Bug Prioritization Policy

PDS follows a bug/defect prioritization policy that is similar to that used by flight projects, with a twist for the needs of issue tracking.

Consequence
1 2 3 4 5
5 LOW MEDIUM HIGH CRITICAL CRITICAL
4 LOW MEDIUM HIGH HIGH CRITICAL
Likelihood 3 LOW MEDIUM MEDIUM HIGH HIGH
2 LOW LOW LOW MEDIUM MEDIUM
1 LOW LOW LOW LOW MEDIUM
Level Description Consequence Definitions
5 Very High Mission Failure
4 High Significant reduction in mission return
3 Moderate Moderate reduction in mission return
2 Low Small reduction in mission return
1 Very low Minimal reduction in mission return
Level Description Level Definition Percentage (%)
5 Very High Almost certain 70% < X ≤ 100%
4 High More likely than not 50% < X ≤ 70%
3 Moderate Significant likelihood 10% < X ≤ 50%
2 Low Unlikely 1% < X ≤ 10%
1 Very Low Very unlikely X ≤ 1%

Tracking Issue Backlog with Zenhub

We use Zenhub to visualize all our tickets across all our NASA-PDS Github repos. Because of the large number of projects and issues, the issues are organized into several different Kanban boards for hopefully more clear understanding of priority.

Product Backlogs

The product backlog is a list of the new features, changes to existing features, bug fixes, infrastructure changes or other activities that a team may deliver in order to achieve a specific outcome.

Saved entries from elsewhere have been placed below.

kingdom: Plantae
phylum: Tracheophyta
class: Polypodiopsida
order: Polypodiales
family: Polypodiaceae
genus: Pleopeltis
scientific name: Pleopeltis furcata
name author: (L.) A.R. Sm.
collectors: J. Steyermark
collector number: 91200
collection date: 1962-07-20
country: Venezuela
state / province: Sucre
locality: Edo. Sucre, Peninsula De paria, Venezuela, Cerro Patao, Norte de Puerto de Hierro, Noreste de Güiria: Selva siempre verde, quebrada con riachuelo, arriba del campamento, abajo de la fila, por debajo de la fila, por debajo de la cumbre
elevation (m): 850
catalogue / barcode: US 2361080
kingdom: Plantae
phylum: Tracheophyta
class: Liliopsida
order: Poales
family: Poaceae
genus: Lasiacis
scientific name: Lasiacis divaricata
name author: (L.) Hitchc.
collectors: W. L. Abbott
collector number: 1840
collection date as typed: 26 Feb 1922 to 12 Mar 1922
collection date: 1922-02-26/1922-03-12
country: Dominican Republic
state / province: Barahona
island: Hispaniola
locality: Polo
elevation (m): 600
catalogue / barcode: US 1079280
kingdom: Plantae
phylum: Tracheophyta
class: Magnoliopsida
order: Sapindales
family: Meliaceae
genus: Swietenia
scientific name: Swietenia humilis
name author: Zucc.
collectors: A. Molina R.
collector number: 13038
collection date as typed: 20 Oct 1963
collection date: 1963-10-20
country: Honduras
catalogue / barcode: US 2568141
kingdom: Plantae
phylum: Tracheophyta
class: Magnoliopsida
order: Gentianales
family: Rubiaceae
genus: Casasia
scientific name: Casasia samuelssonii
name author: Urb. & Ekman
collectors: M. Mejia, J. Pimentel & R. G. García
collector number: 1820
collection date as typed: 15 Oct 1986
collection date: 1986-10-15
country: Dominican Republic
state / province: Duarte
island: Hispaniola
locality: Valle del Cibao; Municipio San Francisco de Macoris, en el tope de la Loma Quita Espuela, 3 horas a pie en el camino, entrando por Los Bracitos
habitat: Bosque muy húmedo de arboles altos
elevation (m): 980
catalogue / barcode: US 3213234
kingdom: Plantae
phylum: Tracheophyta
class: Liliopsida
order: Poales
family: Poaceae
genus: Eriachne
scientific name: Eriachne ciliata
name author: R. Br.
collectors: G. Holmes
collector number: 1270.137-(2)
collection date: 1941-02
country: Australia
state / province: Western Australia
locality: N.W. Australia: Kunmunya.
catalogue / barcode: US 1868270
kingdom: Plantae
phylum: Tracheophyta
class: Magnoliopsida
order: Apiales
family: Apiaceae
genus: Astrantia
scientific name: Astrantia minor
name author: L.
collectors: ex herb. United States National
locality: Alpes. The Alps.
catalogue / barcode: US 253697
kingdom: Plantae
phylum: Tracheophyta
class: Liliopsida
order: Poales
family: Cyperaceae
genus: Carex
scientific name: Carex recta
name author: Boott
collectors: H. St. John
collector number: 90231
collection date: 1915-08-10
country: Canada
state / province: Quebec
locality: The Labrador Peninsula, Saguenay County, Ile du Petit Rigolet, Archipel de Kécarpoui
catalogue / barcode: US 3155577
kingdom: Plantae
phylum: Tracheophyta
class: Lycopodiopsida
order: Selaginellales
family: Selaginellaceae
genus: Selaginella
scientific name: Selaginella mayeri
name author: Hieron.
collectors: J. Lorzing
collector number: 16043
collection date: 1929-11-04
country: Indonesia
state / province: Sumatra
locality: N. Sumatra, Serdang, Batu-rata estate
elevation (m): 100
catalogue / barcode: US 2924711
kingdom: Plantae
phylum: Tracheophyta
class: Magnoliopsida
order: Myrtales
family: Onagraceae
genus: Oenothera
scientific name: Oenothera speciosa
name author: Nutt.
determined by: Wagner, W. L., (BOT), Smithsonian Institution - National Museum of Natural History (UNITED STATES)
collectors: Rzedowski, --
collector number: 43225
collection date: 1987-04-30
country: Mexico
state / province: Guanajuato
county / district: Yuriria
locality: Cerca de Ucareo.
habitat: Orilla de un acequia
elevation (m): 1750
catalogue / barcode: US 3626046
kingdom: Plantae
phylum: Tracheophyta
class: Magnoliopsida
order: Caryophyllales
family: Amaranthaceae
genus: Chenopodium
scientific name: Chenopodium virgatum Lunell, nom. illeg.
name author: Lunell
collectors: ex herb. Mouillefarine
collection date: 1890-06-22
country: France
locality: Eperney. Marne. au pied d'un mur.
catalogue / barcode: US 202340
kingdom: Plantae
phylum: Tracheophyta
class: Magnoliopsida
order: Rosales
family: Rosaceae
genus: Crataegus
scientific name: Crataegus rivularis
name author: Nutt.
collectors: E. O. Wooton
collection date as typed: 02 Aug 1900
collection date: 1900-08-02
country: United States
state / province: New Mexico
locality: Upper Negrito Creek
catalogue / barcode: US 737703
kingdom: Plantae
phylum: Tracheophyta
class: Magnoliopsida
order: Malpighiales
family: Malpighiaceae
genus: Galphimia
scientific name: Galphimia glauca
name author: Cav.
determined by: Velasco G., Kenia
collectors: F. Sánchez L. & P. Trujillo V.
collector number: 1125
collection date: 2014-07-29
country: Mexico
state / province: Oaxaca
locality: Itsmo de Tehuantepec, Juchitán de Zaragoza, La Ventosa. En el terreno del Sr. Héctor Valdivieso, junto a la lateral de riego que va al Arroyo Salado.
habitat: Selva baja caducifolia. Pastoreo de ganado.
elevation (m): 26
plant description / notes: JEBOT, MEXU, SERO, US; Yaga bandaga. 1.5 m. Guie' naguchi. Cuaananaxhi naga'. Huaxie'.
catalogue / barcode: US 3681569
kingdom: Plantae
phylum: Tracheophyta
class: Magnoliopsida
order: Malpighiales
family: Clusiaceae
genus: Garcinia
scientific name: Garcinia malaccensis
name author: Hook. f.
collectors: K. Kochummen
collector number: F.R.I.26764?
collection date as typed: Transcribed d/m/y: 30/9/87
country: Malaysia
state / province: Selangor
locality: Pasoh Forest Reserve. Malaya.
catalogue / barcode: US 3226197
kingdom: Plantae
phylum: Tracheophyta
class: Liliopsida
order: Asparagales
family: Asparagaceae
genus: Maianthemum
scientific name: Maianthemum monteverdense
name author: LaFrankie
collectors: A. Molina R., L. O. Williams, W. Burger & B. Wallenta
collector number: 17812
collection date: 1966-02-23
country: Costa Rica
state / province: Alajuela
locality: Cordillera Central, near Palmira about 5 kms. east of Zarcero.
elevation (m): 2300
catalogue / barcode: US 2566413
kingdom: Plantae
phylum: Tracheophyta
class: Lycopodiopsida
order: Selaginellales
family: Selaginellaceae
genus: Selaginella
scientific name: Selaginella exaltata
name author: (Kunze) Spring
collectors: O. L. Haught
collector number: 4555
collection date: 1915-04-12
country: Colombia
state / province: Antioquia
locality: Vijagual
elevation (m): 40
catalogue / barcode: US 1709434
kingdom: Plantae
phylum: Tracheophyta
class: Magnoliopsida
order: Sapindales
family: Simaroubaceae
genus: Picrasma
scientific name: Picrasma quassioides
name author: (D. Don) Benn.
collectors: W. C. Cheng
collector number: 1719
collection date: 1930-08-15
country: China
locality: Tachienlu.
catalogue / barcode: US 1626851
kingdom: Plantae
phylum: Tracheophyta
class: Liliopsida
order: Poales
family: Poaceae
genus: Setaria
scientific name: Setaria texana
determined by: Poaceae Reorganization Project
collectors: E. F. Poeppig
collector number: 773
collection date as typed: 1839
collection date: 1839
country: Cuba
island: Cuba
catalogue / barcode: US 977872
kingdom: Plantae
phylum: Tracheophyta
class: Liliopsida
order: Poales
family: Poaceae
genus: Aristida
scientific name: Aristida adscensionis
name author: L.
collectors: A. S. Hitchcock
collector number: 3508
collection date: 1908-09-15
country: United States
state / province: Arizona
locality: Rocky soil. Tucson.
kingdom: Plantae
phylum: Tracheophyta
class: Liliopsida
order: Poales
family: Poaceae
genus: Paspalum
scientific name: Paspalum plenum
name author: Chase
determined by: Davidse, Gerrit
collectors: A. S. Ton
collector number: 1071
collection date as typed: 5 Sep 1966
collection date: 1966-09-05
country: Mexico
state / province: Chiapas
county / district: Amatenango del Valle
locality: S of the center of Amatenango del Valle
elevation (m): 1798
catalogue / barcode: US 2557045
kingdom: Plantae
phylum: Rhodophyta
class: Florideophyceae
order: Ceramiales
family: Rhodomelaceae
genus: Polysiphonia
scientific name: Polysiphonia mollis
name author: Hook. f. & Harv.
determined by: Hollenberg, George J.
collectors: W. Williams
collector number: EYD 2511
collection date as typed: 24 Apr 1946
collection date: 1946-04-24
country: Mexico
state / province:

These backlogs should be organized and prioritized so the team knows what should be considered heading into the next release planning effort.

Here are the product backlog boards for the currently active PDS projects:

Product / Project Name Workspace Applicable Repos
Registry Services Product Backlog - Registry + API pds-registry-app, archive-analytics, harvest, pds-registry-common, pds-registry-ingest, pds-registry-mgr-elastic, pds-registry-mgr-solr, registry-api-service, pds-api-service, pds-api-pythonlib, pds-api-javalib, pds-api-client, pds-api, api-search-query-lexer, pds-api-notebook, registry-ci, supplementer
DOI Service Product Backlog - DOI Service pds-doi-service, pds-doi-ui
PDS Web Modernization Product Backlog - PDS UX PDS.nasa.gov-UX, archive-viewer, pds-wds, pds-wds-react, pds-wds-web
DevOps Product Backlog - DevOps roundup-action, gh-action-pds4-ldd, git-ping, github-actions-base, pds-github-util, pdsen-corral, pdsen-operations
Data Stewardship Product Backlog - Data Stewardship validate, pds4-jparser, pds4-information-model, pds3-product-tools, PLAID
PDS Operations PDS Operations pdsen-operations
Everything else Product Backlog - The Rest (filter by individual repos) everything else
Portfolio Backlog (view only) Portfolio Backlog (view only) (filter by individual repos) All

Release Backlog

The release backlog is the subset of themes and/or specific tasks from the product backlog(s) that a team targets to deliver during a release. These are decided upon during the release planning effort, and can be found in the Release Backlog swimlane of the Product Backlogs.

Sprint Backlog

The sprint backlog is the subset of product backlog that a team targets to deliver during a sprint in order to accomplish the sprint goal and make progress toward a desired outcome.

Sprint Backlog Workspace : Team should use this board to provide status on current work and look for the next items to work on.